Stepan Arkadyevitch waked with a start, feeling a consciousness of guilt. But instantly he was relieved to find that the words, "He's asleep," had reference, not to himself, but to Landau. The Frenchman was as sound asleep as Stepan Arkadyevitch had been. But Stepan Arkadyevitch's nap would have offended them,—he did not think of this at the time, so strange did everything seem,—but Landau's rejoiced them exceedingly, and especially the Countess Lidia Ivanovna.

"Mon ami," said the Countess Lidia Ivanovna, cautiously, so as not to disturb him; and, picking up the folds of her silk gown, in the enthusiasm of the moment, calling Karenin, not Alekseï Aleksandrovitch, but, "Mon ami, donnez lui la main! vous voyez? Sh-h!" said she to the lackey, who once more entered the parlor with a message. "I can't receive it now."

The Frenchman slept, or pretended to sleep, leaning his head on the back of his arm-chair, and resting his hand on his knee, but making feeble gestures, as if he were trying to catch something.

Alekseï Aleksandrovitch got up, and cautiously, though he tripped over a table as he did so, stepped over to the chair, and put his hand into the Frenchman's hand. Stepan Arkadyevitch also got up, and opening his eyes wide, and trying to decide whether he were asleep or not, looked from one to the other, and felt his ideas growing more and more confused.

"Que la personne qui est arrivée la dernière, celle qui demande, qu'elle ....sorte. Qu'elle sorte,"[1] murmured the Frenchman, without opening his eyes.

"Vous m'excuserez, mais vous voyez—revenez vers dix heures, encore mieux demain." [2]

"Qu'elle sorte,' repeated the Frenchman, impatiently.

"C'est moi, n'est ce pas?" asked Oblonsky, and at an affirmative sign, forgetting what he was going to ask Lidia Ivanovna, forgetting his sister's affairs, with one single desire to escape as soon as possible, hastened out on his tiptoes and rushed down into the street, as if he were fleeing from a pest-house, and for a long time talked and jested with his driver, so as to bring back his spirits.

At the French Theater, which he reached in time for the last act, and afterward over his champagne at the the Tartars', Stepan Arkadyevitch gradually began to breathe more freely in the familiar atmosphere. Nevertheless, all that evening he was very far from being himself.

When he returned to the house of Piotr Oblonsky, where he made his home in Petersburg, he found a note from Betsy.
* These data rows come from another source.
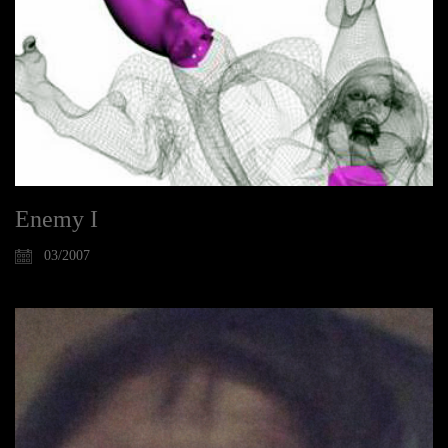
Enemy I
03/2007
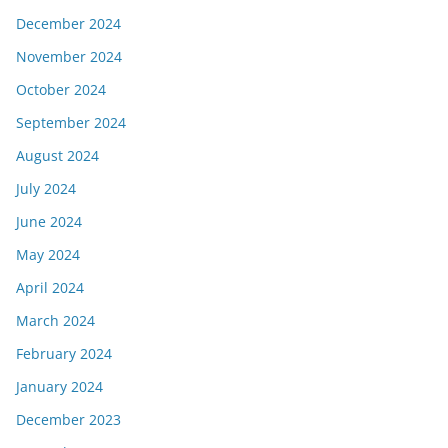
December 2024
November 2024
October 2024
September 2024
August 2024
July 2024
June 2024
May 2024
April 2024
March 2024
February 2024
January 2024
December 2023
She wrote him that she was very desirous of finishing their talk, and urged him to call the next day. He had hardly finished reading this note and making up a face at it, when heavy shuffling steps were heard down-stairs as of men lifting some heavy object.

Stepan Arkadyevitch went out to see what it was. It was the rejuvenated Piotr Oblonsky, who was so tipsy that he could not walk up-stairs; but when he caught sight of Stepan Arkadyevitch, he ordered his attendants to put him on his feet, and, clinging to Stepan Arkadyevitch's arm, he managed to reach his room, where he began to relate how he had spent the evening, till he fell asleep.

Stepan Arkadyevitch himself was in such a weak state of mind, that, contrary to his custom, he did not fall asleep quickly. What he had heard and seen during the day was disgusting. But more disgusting than anything else was the recollection of the evening at the Countess Lidia Ivanovna's.

The next day he received from Alekseï Aleksandrovitch a flat refusal in the matter of the divorce, and knew that this decision was based on the words which the Frenchman had uttered during his slumber, real or feigned.

  1. The person who came in last. .... the one who is questionning. .... let him go away.
  2. You will excuse me, but you understand. .... come back at ten o'clock, or, still better, to-morrow.